The situation most often comes up when the property is or was once a shared home. For example, if you are married and own a home with your spouse, both you and your spouse have the right to be in the home whenever you please. Assuming you happily live together in the home, neither spouse can be charged with trespassing or burglary in the marital home. But what if one person moves out? In most states, the most relevant fact in deciding whether a person is on property "without permission" is whether the defendant currently lives in the home. Courts in several states, including Alabama, Florida, Ohio, and Washington, have concluded that a person who does not currently live in a home can be charged with burglary or trespass, even if the person legally owns or rents the home and their name is on the title or lease.
In some situations, it will be up to the jury or judge to decide if the defendant has permission to enter the property. For example, suppose a man and a woman live together as romantic partners. They break up. He moves out at her request, she changes the locks and pays the rent by herself, but his name is still on the lease. He then comes into the home and attacks the woman and tries to take some of her property.

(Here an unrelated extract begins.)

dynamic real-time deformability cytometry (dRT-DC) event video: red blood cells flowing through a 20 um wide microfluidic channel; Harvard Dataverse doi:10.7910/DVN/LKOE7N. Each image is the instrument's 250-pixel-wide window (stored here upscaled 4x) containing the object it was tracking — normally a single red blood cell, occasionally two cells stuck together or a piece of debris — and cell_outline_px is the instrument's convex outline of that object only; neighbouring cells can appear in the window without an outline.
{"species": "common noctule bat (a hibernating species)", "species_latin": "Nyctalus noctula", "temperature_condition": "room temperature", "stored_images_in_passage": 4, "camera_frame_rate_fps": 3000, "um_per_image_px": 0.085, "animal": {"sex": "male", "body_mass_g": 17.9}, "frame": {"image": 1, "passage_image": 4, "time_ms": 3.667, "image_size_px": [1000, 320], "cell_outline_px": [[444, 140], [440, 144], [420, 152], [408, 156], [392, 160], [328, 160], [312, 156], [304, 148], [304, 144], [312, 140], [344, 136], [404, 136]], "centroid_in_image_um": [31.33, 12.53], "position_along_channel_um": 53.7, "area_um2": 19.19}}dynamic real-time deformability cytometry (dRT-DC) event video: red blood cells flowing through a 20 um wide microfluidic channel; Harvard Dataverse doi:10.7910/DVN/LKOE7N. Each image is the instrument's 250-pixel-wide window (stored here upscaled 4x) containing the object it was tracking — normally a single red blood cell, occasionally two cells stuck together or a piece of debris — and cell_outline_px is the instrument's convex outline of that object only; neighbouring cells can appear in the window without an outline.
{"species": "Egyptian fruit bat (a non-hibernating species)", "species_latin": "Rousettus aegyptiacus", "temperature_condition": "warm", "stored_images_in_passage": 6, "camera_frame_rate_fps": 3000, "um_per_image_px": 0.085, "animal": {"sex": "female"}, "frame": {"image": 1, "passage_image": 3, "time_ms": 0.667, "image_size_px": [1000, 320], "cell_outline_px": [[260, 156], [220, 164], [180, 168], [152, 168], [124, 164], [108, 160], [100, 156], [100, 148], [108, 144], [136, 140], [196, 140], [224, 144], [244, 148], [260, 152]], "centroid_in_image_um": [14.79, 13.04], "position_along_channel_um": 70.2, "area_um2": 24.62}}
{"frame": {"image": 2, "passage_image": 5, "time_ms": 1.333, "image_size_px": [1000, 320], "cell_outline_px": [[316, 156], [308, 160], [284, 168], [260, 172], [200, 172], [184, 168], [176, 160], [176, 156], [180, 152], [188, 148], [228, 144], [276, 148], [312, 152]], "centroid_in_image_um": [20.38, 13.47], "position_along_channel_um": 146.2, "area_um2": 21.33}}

In this situation, the jury could conclude that the man did not have permission to enter the residence because he no longer lived there at the time of the attack. (Washington v. State, 11 So.3d 980 (Fla. Dist. Ct. App. 2009).)
In most states, a court order—such as a protective order—can prohibit a person from entering the property (even property that the person owns), and under such circumstances, any entry into the property will be made without permission. (Ex parte Davis, 542 S.W.2d 192 (Tex. Crim. App. 1976).) For example, suppose a couple divorces and the marital home is awarded to the husband; the wife is ordered to stay away from the home. She could probably be charged with trespassing or burglary for going onto the property without his permission, even if her name is still on the mortgage or deed.

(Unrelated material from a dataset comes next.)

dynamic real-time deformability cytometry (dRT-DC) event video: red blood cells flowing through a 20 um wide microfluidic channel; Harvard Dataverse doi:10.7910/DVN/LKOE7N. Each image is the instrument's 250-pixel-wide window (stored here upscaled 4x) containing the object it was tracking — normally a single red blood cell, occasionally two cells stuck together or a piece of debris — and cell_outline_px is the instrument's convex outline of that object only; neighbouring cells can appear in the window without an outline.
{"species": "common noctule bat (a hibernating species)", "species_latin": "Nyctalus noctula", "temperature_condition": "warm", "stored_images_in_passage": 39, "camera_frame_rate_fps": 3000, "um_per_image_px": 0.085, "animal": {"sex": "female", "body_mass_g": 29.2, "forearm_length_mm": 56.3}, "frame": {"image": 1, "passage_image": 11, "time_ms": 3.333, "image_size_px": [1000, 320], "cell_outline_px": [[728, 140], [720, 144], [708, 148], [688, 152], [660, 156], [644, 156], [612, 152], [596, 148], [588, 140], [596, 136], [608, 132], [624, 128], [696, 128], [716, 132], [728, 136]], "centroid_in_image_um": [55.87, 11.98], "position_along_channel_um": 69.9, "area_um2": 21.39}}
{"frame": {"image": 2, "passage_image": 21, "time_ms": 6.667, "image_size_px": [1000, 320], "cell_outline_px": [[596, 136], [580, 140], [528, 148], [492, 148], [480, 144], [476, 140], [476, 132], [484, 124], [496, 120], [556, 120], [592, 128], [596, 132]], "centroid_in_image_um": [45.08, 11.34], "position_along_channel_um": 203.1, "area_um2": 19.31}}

Occasionally, defendants have argued that their marital status protects them from a charge of burglary. The argument goes like this: I am married to my wife and therefore I have "permission" to enter any residence or building that she occupies, even if I do not live there, because I have a legally protected right (known as the right of consortium) to be with my wife.
Though it may seem hard to believe now, before the 1980s, some courts actually found that men could not be guilty of burglary when they broke into their estranged wives' separate residences in order to commit violent offenses against these women. While the men could be and were convicted of the resulting violent attacks, they could not be convicted of burglary because the right to consortium gave them permission to enter their wives' residences, even over the wives' objections. (See, for example, Vazquez v. State, 350 So.2d 1094 (Fla. Dist. Ct. App. 1977), cert. denied, 360 So.2d 1250 (Fla. 1978).) However, beginning in the 1970s and 1980s, laws regarding domestic violence changed dramatically to offer more protection to abused spouses. Generally, these days, courts have rejected consortium claims and found that people have no right to enter a home merely because it belongs to their spouse. (See Cladd v. State, 398 So.2d 442 (Fla. 1981) (rejecting the decision in Vazquez).)
Landlords can also be charged with trespassing on their property when they fail to follow state laws intended to protect tenants in their homes. While laws vary from state to state, in most states landlords are required to give notice to tenants before they enter the property, and they may enter only for specified reasons. If a landlord does not give notice to the tenants or enters for an unauthorized purpose, the landlord may be charged with trespassing. In short, although the landlord owns the property, the law requires the landlord to respect the tenant's right of possession.
If you are charged with burglary or trespassing on any property, whether you believe you had a right to be there or not, you should talk to a criminal defense attorney who practices locally. An attorney can investigate your case and determine whether you have any defenses to the charge or are in a good position to plea bargain, go to trial, or obtain a favorable sentence. An attorney can help you protect your rights.